### Extracted entries
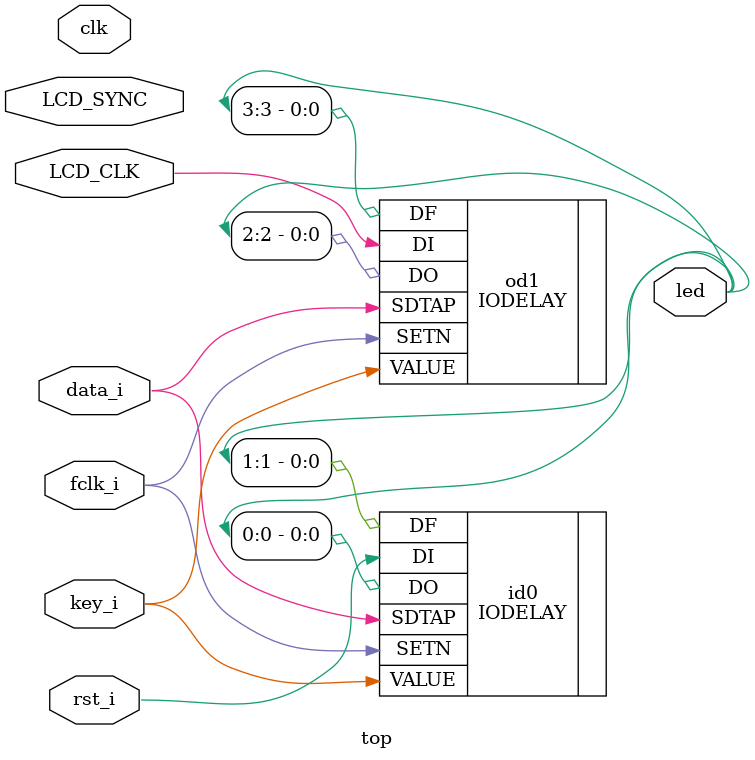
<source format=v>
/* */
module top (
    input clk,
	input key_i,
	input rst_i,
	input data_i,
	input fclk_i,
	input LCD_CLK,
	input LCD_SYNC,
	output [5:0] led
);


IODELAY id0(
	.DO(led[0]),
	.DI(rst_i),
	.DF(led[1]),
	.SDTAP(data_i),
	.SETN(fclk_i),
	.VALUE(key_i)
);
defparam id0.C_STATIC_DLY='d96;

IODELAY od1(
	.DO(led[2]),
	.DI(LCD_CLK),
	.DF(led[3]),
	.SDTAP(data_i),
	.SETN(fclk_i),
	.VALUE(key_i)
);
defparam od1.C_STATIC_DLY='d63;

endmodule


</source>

### Task to complete
Write out the entries again word for word. Do not include the pictures.

### Written response
<source format=v>
/* */
module top (
    input clk,
	input key_i,
	input rst_i,
	input data_i,
	input fclk_i,
	input LCD_CLK,
	input LCD_SYNC,
	output [5:0] led
);


IODELAY id0(
	.DO(led[0]),
	.DI(rst_i),
	.DF(led[1]),
	.SDTAP(data_i),
	.SETN(fclk_i),
	.VALUE(key_i)
);
defparam id0.C_STATIC_DLY='d96;

IODELAY od1(
	.DO(led[2]),
	.DI(LCD_CLK),
	.DF(led[3]),
	.SDTAP(data_i),
	.SETN(fclk_i),
	.VALUE(key_i)
);
defparam od1.C_STATIC_DLY='d63;

endmodule


</source>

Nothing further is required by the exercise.